TASK TO COMPLETE: From the entries below, please output exactly the lines starting at the one containing "In other states, including" and ending at the one containing "Baker has said the", both included.

EXERCISE INPUT: Begin

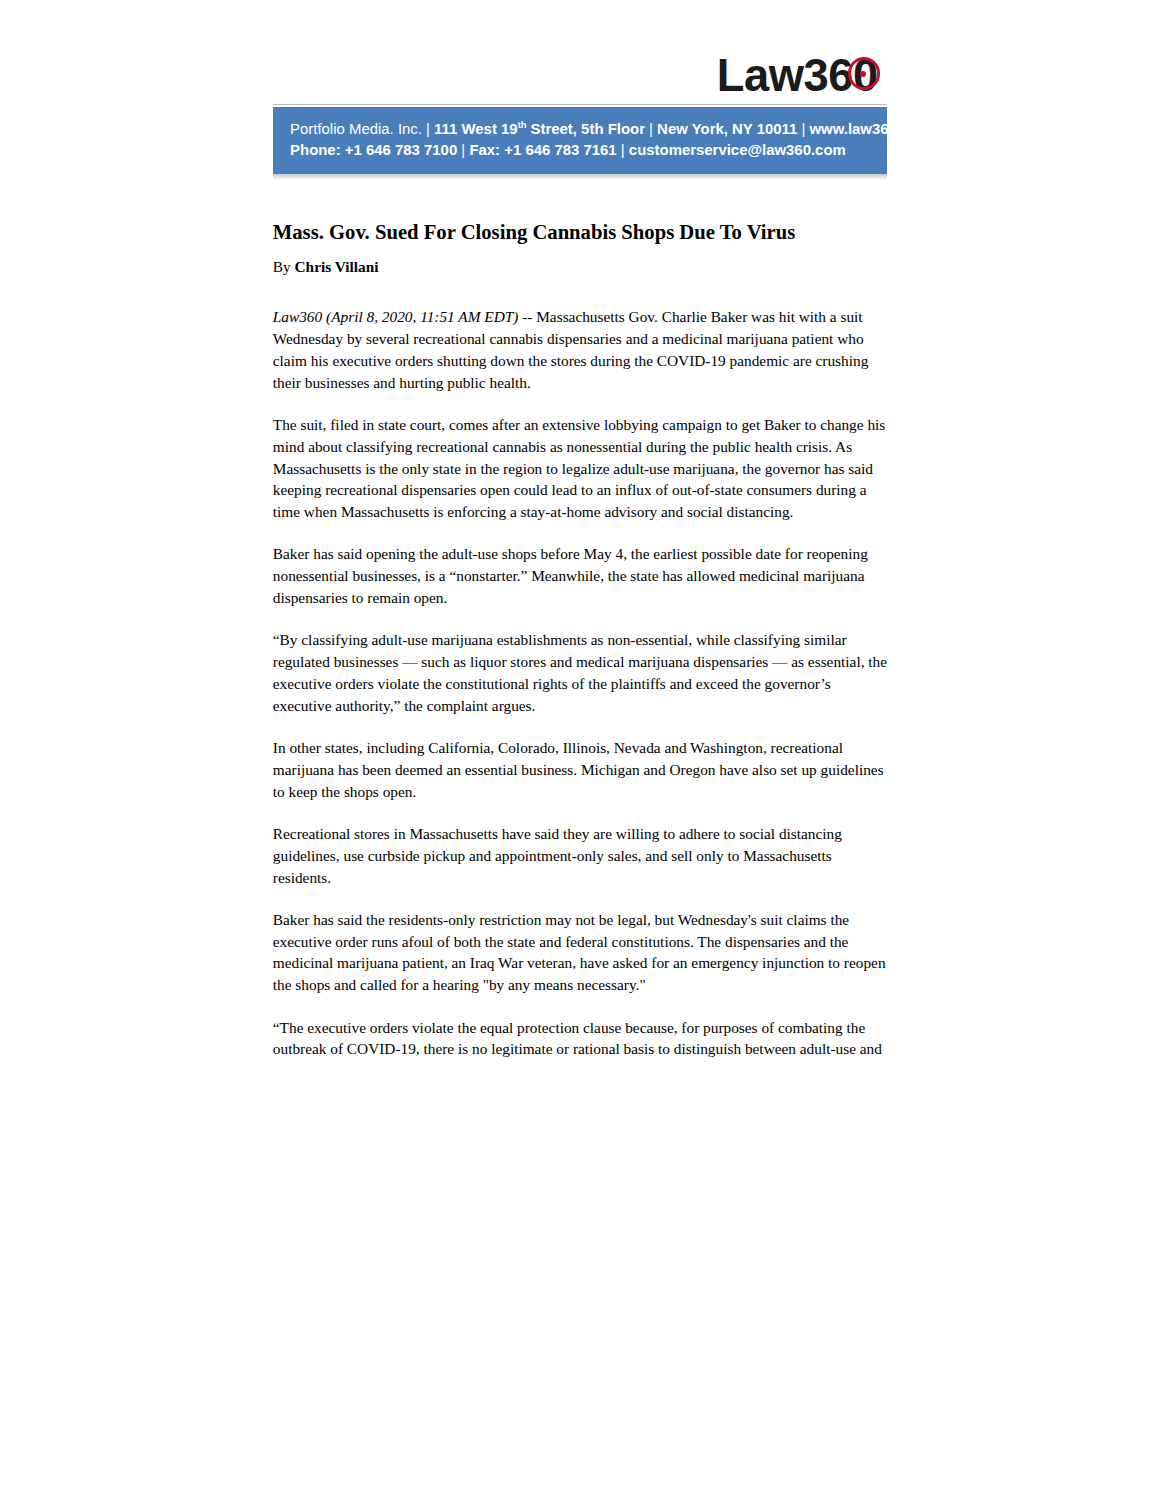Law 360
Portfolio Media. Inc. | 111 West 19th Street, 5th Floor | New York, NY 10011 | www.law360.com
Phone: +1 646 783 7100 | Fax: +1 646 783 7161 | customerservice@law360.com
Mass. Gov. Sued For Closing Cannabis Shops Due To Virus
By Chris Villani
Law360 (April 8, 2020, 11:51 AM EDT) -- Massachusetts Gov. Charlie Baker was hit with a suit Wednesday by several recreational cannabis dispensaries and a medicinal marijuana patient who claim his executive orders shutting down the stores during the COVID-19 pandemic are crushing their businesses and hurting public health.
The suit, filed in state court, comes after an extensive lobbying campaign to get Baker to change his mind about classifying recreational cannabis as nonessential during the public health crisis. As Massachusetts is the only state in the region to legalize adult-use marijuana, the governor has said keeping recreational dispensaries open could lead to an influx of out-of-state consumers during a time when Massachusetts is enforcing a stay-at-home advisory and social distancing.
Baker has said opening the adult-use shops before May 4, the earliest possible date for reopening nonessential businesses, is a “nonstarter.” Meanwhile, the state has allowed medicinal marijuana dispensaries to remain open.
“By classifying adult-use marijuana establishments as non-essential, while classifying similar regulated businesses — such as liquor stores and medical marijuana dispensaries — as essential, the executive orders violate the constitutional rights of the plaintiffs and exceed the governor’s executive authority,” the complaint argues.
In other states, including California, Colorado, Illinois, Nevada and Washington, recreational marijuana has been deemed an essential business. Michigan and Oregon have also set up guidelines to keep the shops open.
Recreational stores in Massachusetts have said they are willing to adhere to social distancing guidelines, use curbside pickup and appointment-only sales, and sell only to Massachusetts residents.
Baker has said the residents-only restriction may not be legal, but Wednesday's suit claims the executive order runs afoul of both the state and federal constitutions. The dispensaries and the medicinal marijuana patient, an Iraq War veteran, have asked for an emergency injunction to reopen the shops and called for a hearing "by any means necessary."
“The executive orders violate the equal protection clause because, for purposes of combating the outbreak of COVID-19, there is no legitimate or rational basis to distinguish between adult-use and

EXERCISE INPUT: End

WRITTEN ANSWER:
In other states, including California, Colorado, Illinois, Nevada and Washington, recreational marijuana has been deemed an essential business. Michigan and Oregon have also set up guidelines to keep the shops open.
Recreational stores in Massachusetts have said they are willing to adhere to social distancing guidelines, use curbside pickup and appointment-only sales, and sell only to Massachusetts residents.
Baker has said the residents-only restriction may not be legal, but Wednesday's suit claims the executive order runs afoul of both the state and federal constitutions. The dispensaries and the medicinal marijuana patient, an Iraq War veteran, have asked for an emergency injunction to reopen the shops and called for a hearing "by any means necessary."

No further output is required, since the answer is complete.